Now, I’m as self-obliterating as the next chap, but aren’t spots also just pure joy? Compare rival artist, Twilight’s Anna Kendrick’s, assertion: “You can’t have a bad day in polka dots.” This, my friends, is science. You just can’t. I say this as a depressive who routinely has a bad day sans spot.
The endorphin hit the polka dot provides is reflected in its hedonic heritage. Spots appeared on fabric before the Industrial Revolution.
However, the technology to create symmetrical dots on a large scale only arrived in the mid-1850s with the advent of the sewing machine. The fashionable classes could now purchase new ’fits every season, just as they could execute the latest steps — to the Czech peasant dance the polka.
If the waltz had shocked polite society with its racy degree of physical contact, how much more so this frenetic, entwined circling, from which the print’s frenetic circles took their name. Polkamania convulsed Europe, and its dots danced on.
Over the decades, they have never not proved lunatically cheering — this whether sported by Minnie Mouse and Shirley Temple, Marilyn Monroe and Audrey Hepburn, Twiggy and Goldie Hawn, or by Diana, Princess of Wales donning posh dots for Eighties Sloane mode, and Julia Roberts’ happy hooker emulating her to watch polo in 1990’s Pretty Woman.

Such a stalwart has the spot been that it feels rather ludicrous to say that it’s in vogue, even when it’s in Vogue — being not so much a perennial as a constant. Moreover, just as leopard print qualifies as a neutral for some women, so dots boast this status for others (moi).
In whatever context they find themselves, spots manage to be chic yet kitschily witty, their wearer unable to take themselves too seriously. Jaunty, sporting, forever fresh, they’ve long been a Gatsbyish cruise-wear staple: a peppy, preppy, gender-neutral faithful managing to feel both ordered and chaotic, retro and contemporary and never not full of glee.
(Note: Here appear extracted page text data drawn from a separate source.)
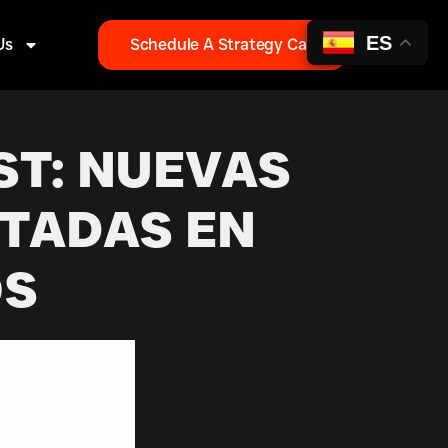
ES
Us
Schedule A Strategy Call
ST: NUEVAS
TADAS EN
OS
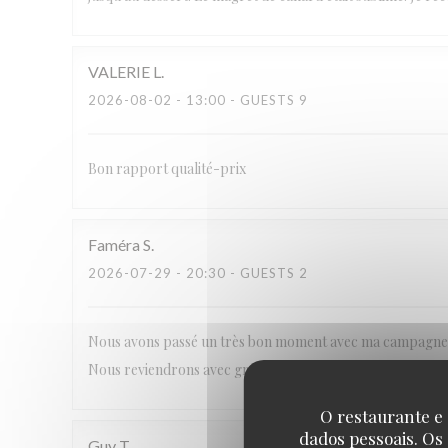
VALERIE
L
2026-08-02
- 13:00 - GUESTS 9
Bon rapport qualité-prix
Faméra
S
2026-07-29
- 20:30 - GUESTS 2
Nous avons passé un très bon moment avec ma campagne. M
Nous reviendrons avec grand plaisir. Merci
O restaurante e 
dados pessoais. Os
Guy
T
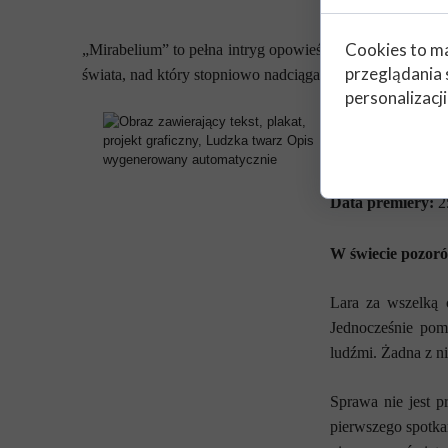
wolno… Czy uda mu
Cookies to ma
„Mirabelium” to pełna intryg opowieść przesiąknięta mis
przeglądania 
świata, nad który stopniowo nadciąga zagłada…
personalizacji
Tytuł:
„Dopóki od
Autor:
M.W. Stil
Rodzaj literatury
Data premiery:
2
W świecie pozorów
Lara za wszelką 
Jednocześnie pom
ludźmi. Żadna z ni
Sprawa nie jest p
pierwszego spotkan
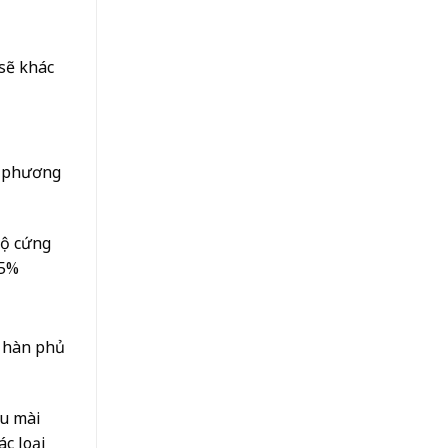
sẽ khác
g phương
độ cứng
15%
c hàn phủ
ịu mài
ác loại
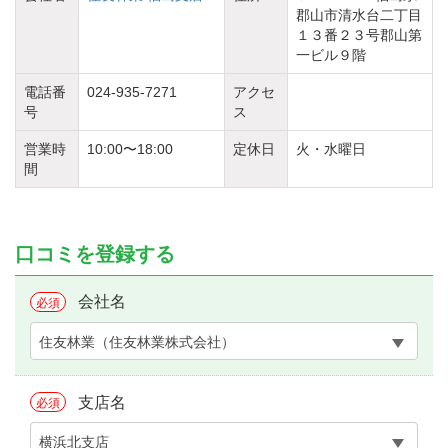
郡山市清水台二丁目
１３番２３号郡山第
一ビル９階
電話番
024-935-7271
アクセ
号
ス
営業時
10:00〜18:00
定休日
火・水曜日
間
口コミを登録する
会社名
必須
住友林業（住友林業株式会社）
支店名
必須
横浜北支店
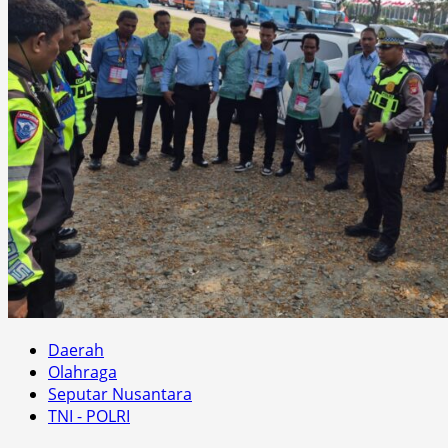
Daerah
Olahraga
Seputar Nusantara
TNI - POLRI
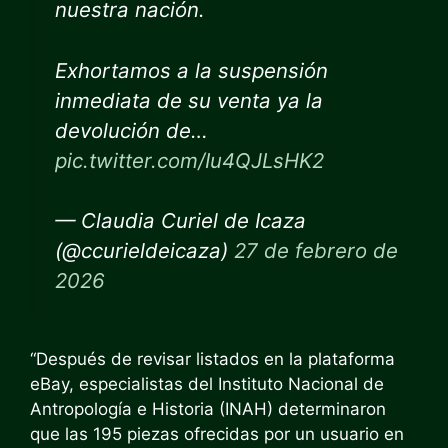
nuestra nación.
Exhortamos a la suspensión
inmediata de su venta ya la
devolución de…
pic.twitter.com/Iu4QJLsHK2
— Claudia Curiel de Icaza
(@ccurieldeicaza)
27 de febrero de
2026
“Después de revisar listados en la plataforma
eBay, especialistas del Instituto Nacional de
Antropología e Historia (INAH) determinaron
que las 195 piezas ofrecidas por un usuario en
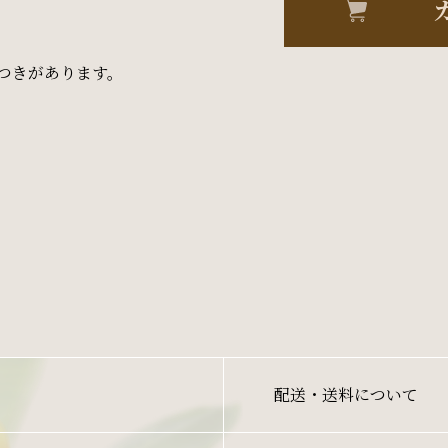
。
つきがあります。
配送・送料について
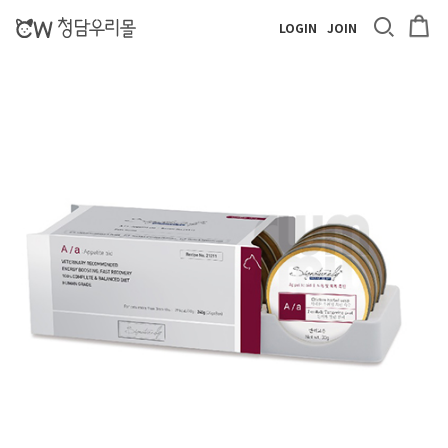
LOGIN
JOIN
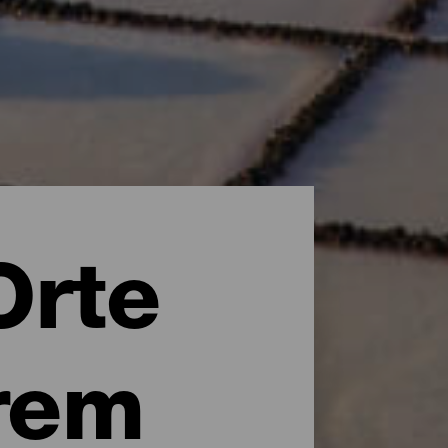
Orte
rem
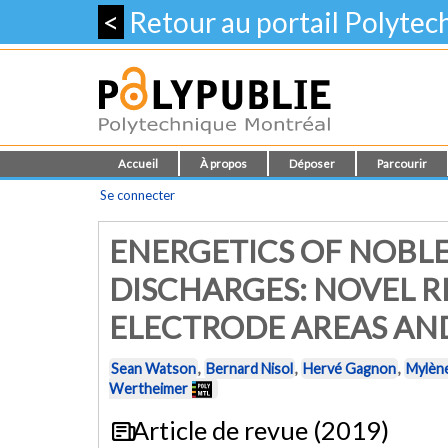
<
Retour au portail Polyte
Accueil
À propos
Déposer
Parcourir
Se connecter
ENERGETICS OF NOBLE
DISCHARGES: NOVEL R
ELECTRODE AREAS AND
Sean Watson
,
Bernard Nisol
,
Hervé Gagnon
,
Mylèn
Wertheimer
Article de revue (2019)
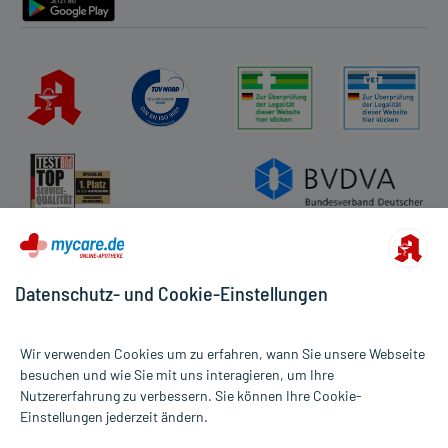
Datenschutz- und Cookie-Einstellungen
Wir verwenden Cookies um zu erfahren, wann Sie unsere Webseite
besuchen und wie Sie mit uns interagieren, um Ihre
Nutzererfahrung zu verbessern. Sie können Ihre Cookie-
Alle Preise gelten inkl. MwSt., ggf. zzgl. Versandkosten
Einstellungen jederzeit ändern.
Informationen auf dieser Website werden ausschließlich für
informative Zwecke zur Verfügung gestellt. Sie ersetzen keinesfalls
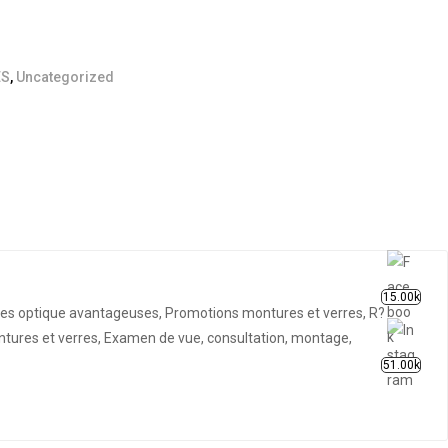
S
,
Uncategorized
15.00k
fres optique avantageuses, Promotions montures et verres, R?
ontures et verres, Examen de vue, consultation, montage,
51.00k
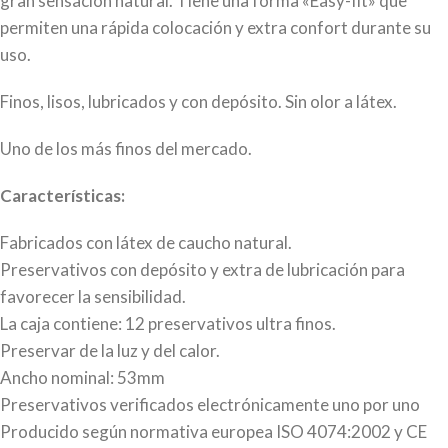
gran sensación natural. Tiene una forma «Easy-fit» que
permiten una rápida colocación y extra confort durante su
uso.
Finos, lisos, lubricados y con depósito. Sin olor a látex.
Uno de los más finos del mercado.
Características:
Fabricados con látex de caucho natural.
Preservativos con depósito y extra de lubricación para
favorecer la sensibilidad.
La caja contiene: 12 preservativos ultra finos.
Preservar de la luz y del calor.
Ancho nominal: 53mm
Preservativos verificados electrónicamente uno por uno
Producido según normativa europea ISO 4074:2002 y CE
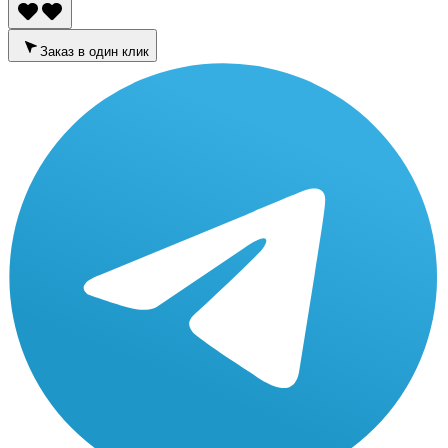
Заказ в один клик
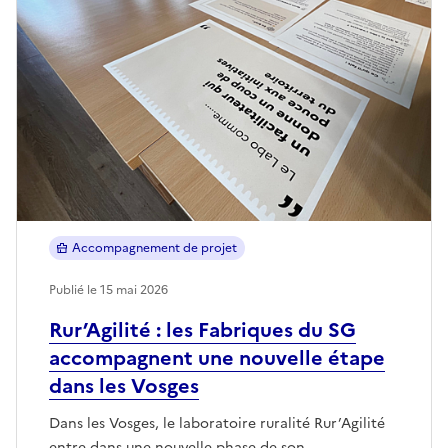
Accompagnement de projet
Publié le 15 mai 2026
Rur’Agilité : les Fabriques du SG
accompagnent une nouvelle étape
dans les Vosges
Dans les Vosges, le laboratoire ruralité Rur’Agilité
entre dans une nouvelle phase de son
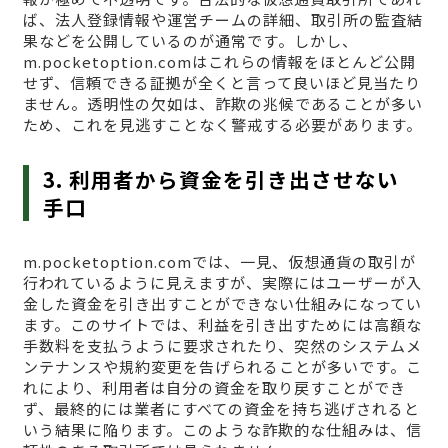
ば、法人登録情報や運営チームの詳細、取引所の監査結
果などを公開しているのが通常です。しかし、
m.pocketoption.comはこれらの情報をほとんど公開
せず、信頼できる証拠が全くと言って良いほど見当たり
ません。透明性の欠如は、詐欺の兆候であることが多い
ため、これを見逃すことなく警戒する必要があります。
3. 利用者から資金を引き出させない
手口
m.pocketoption.comでは、一見、仮想通貨の取引が
行われているように見えますが、実際にはユーザーが入
金した資金を引き出すことができない仕組みになってい
ます。このサイトでは、利益を引き出すためには高額な
手数料を支払うように要求されたり、突然のシステムメ
ンテナンスや規約変更を告げられることが多いです。こ
れにより、利用者は自分の資金を取り戻すことができ
ず、最終的には業者にすべての資金を持ち逃げされると
いう結果に陥ります。このような詐欺的な仕組みは、信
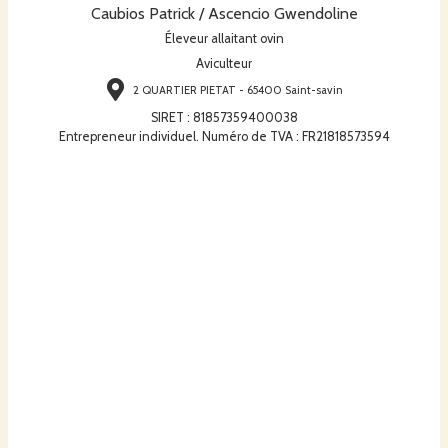
Caubios Patrick / Ascencio Gwendoline
Éleveur allaitant ovin
Aviculteur
2 QUARTIER PIETAT - 65400 Saint-savin
SIRET
:
81857359400038
Entrepreneur individuel. Numéro de TVA : FR21818573594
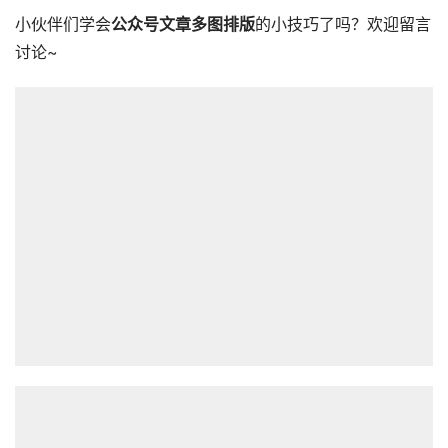
小伙伴们学会
公众号文章多图排版
的小技巧了吗？欢迎留言
讨论~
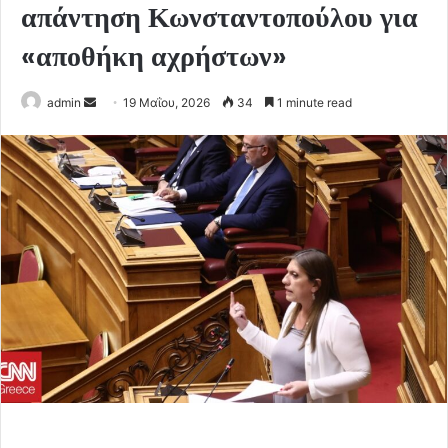
απάντηση Κωνσταντοπούλου για
«αποθήκη αχρήστων»
Send
admin
19 Μαΐου, 2026
34
1 minute read
an
email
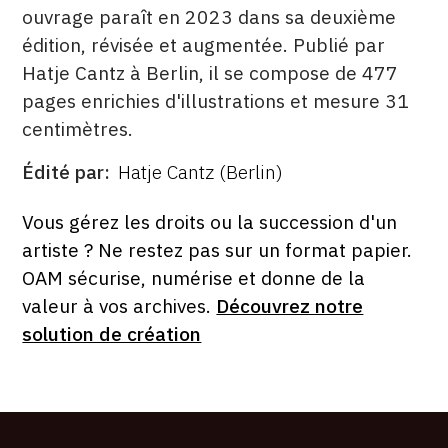
ouvrage paraît en 2023 dans sa deuxième
édition, révisée et augmentée. Publié par
Hatje Cantz à Berlin, il se compose de 477
pages enrichies d'illustrations et mesure 31
centimètres.
Édité par
Hatje Cantz (Berlin)
ÉDITÉ
PAR
FORMAT
ÉTAT
Vous gérez les droits ou la succession d'un
artiste ? Ne restez pas sur un format papier.
OAM sécurise, numérise et donne de la
valeur à vos archives.
Découvrez notre
solution de création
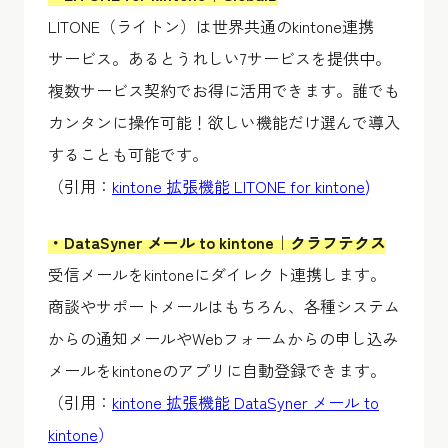
LITONE（ライトン）は世界共通のkintone連携
サービス。あるとうれしい7サービスを提供中。
複数サービス契約でお得に活用できます。誰でも
カンタンに操作可能！欲しい機能だけ選んで導入
することも可能です。
（引用：
kintone 拡張機能 LITONE for kintone
)
・DataSyner メール to kintone｜クラフテクス
受信メールをkintoneにダイレクト連携します。
商談やサポートメールはもちろん、各種システム
からの通知メールやWebフォームからの申し込み
メールをkintoneのアプリに自動登録できます。
（引用：
kintone 拡張機能 DataSyner メール to
kintone
）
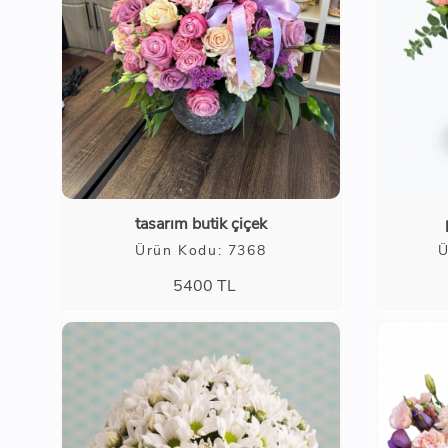
tasarım butik çiçek
Ürün Kodu: 7368
Ü
5400
TL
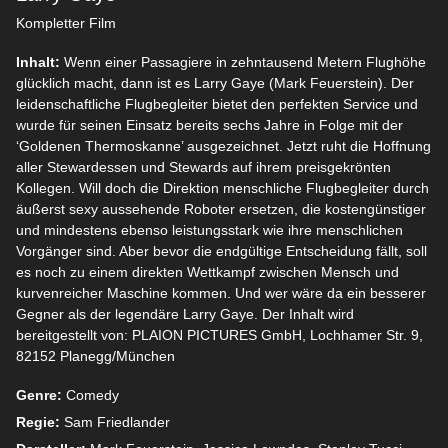
Kompletter Film
Inhalt:
Wenn einer Passagiere in zehntausend Metern Flughöhe
glücklich macht, dann ist es Larry Gaye (Mark Feuerstein). Der
leidenschaftliche Flugbegleiter bietet den perfekten Service und
wurde für seinen Einsatz bereits sechs Jahre in Folge mit der
‘Goldenen Thermoskanne’ ausgezeichnet. Jetzt ruht die Hoffnung
aller Stewardessen und Stewards auf ihrem preisgekrönten
Kollegen. Will doch die Direktion menschliche Flugbegleiter durch
äußerst sexy aussehende Roboter ersetzen, die kostengünstiger
und mindestens ebenso leistungsstark wie ihre menschlichen
Vorgänger sind. Aber bevor die endgültige Entscheidung fällt, soll
es noch zu einem direkten Wettkampf zwischen Mensch und
kurvenreicher Maschine kommen. Und wer wäre da ein besserer
Gegner als der legendäre Larry Gaye. Der Inhalt wird
bereitgestellt von: PLAION PICTURES GmbH, Lochhamer Str. 9,
82152 Planegg/München
Genre:
Comedy
Regie:
Sam Friedlander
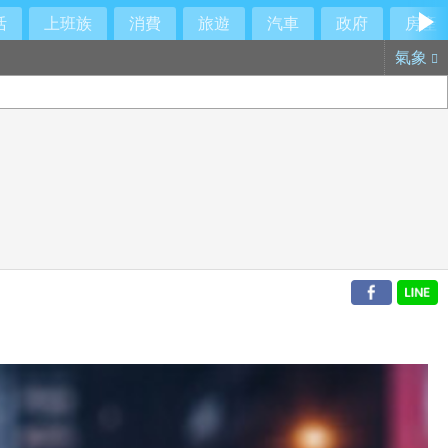
活
上班族
消費
旅遊
汽車
政府
房產
氣象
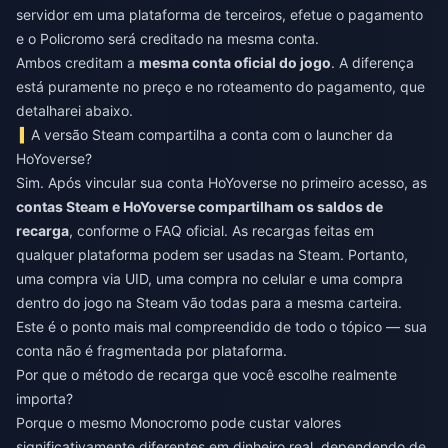
servidor em uma plataforma de terceiros, efetue o pagamento
e o Policromo será creditado na mesma conta.
Ambos creditam a
mesma conta oficial do jogo
. A diferença
está puramente no preço e no roteamento do pagamento, que
detalharei abaixo.
A versão Steam compartilha a conta com o launcher da
HoYoverse?
Sim. Após vincular sua conta HoYoverse no primeiro acesso, as
contas Steam e HoYoverse compartilham os saldos de
recarga
, conforme o FAQ oficial. As recargas feitas em
qualquer plataforma podem ser usadas na Steam. Portanto,
uma compra via UID, uma compra no celular e uma compra
dentro do jogo na Steam vão todas para a mesma carteira.
Este é o ponto mais mal compreendido de todo o tópico — sua
conta não é fragmentada por plataforma.
Por que o método de recarga que você escolhe realmente
importa?
Porque o mesmo Monocromo pode custar valores
significativamente diferentes em dinheiro real, dependendo de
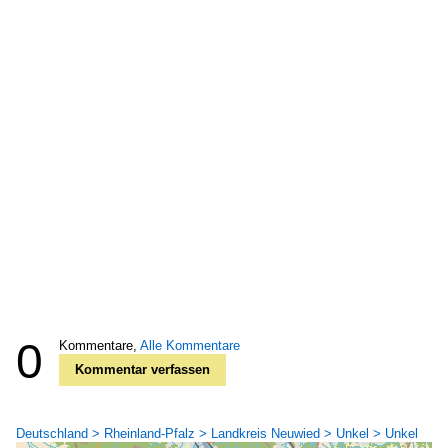
0
Kommentare,
Alle Kommentare
Kommentar verfassen
Deutschland > Rheinland-Pfalz > Landkreis Neuwied > Unkel > Unkel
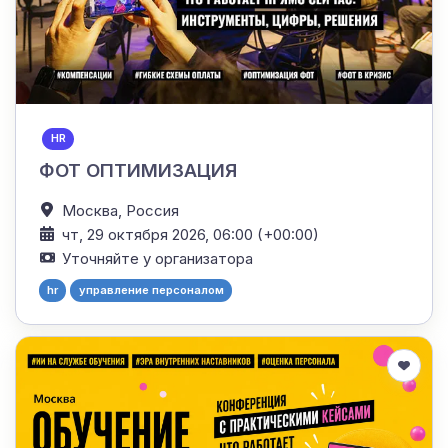
HR
ФОТ ОПТИМИЗАЦИЯ
Москва,
Россия
чт, 29 октября 2026, 06:00 (+00:00)
Уточняйте у организатора
hr
управление персоналом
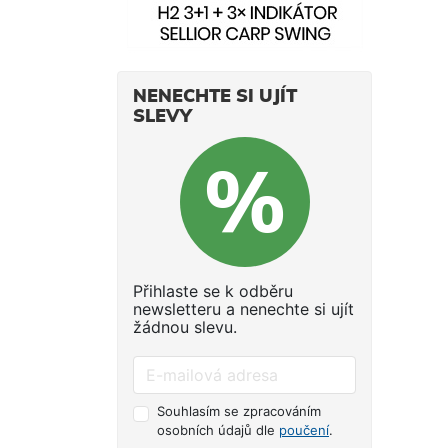
NENECHTE SI UJÍT
SLEVY
Přihlaste se k odběru
newsletteru a nenechte si ujít
žádnou slevu.
Souhlasím se zpracováním
osobních údajů dle
poučení
.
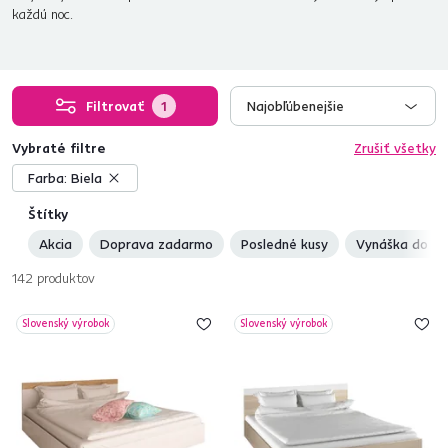
každú noc.
Filtrovať
1
Najobľúbenejšie
Vybraté filtre
Zrušiť všetky
Farba:
Biela
Štítky
Akcia
Doprava zadarmo
Posledné kusy
Vynáška do by
142
produktov
Slovenský výrobok
Slovenský výrobok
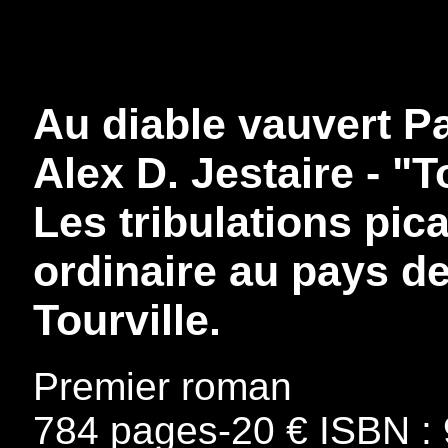
Au diable vauvert P
Alex D. Jestaire - "T
Les tribulations pic
ordinaire au pays d
Tourville.
Premier roman
784 pages-20 € ISBN :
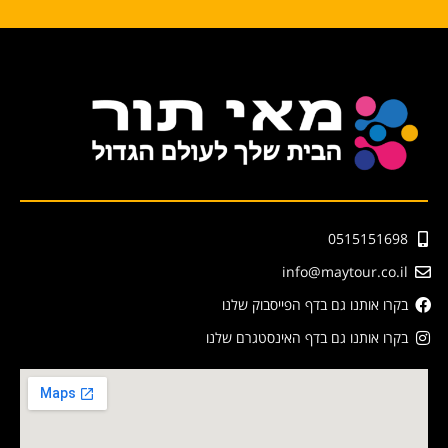
0515151698
info@maytour.co.il
בקרו אותנו גם בדף הפייסבוק שלנו
בקרו אותנו גם בדף האינסטגרם שלנו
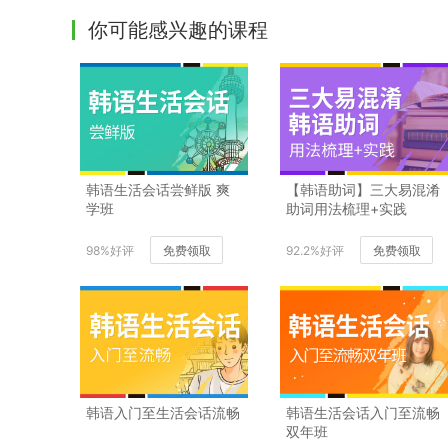
你可能感兴趣的课程
韩语生活会话尝鲜版 爽
【韩语助词】三大易混淆
学班
助词用法梳理+实践
98%好评
免费领取
92.2%好评
免费领取
韩语入门至生活会话流畅
韩语生活会话入门至流畅
双年班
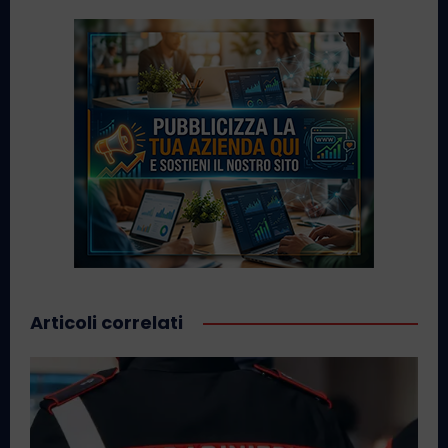
Articoli correlati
Which is why, one might argue, they’re bustin’ out all over now, when doom, doom is the name of the global game, the apocalypse never not pending. Meanwhile, on Planet Fashion, the dot is a means of signifying that a wearer has danced on from quiet-luxury tedium and into something suggestive of interest, flamboyance, fun.
The spins right now are salacious rather than prim, knowing rather than naïve: all Dolce Vita sex siren, or Rive Gauche haute sleaze.
Then, there are a whole lot of Nineties slip dresses and skirts, plus other winning throwbacks such as Prada’s sequin-dotted slim tote (£1,530, mytheresa.com). Valentino’s take is as hotly desirable as it is extortionate — a bugger for those of us sans means. In the mid-market, quality can be poor (Reformation, The Kooples — I’m looking at you) so stick to Cefinn or Rixo.

On the high street, one could do a lot worse than head to M&S for its Polka Dot V-Neck Midaxi Tea Dress (£49.50), and/or the Nobody’s Child Polka Dot High-Neck Blouse (£65, marksandspencer.com).
Two further thoughts. First, pearls are Mother Nature’s own dots so rock ’em. Second, 2025’s animal prints are (the also très Nineties) zebra and cow. I’m deeming them spot-adjacent because too much is never enough.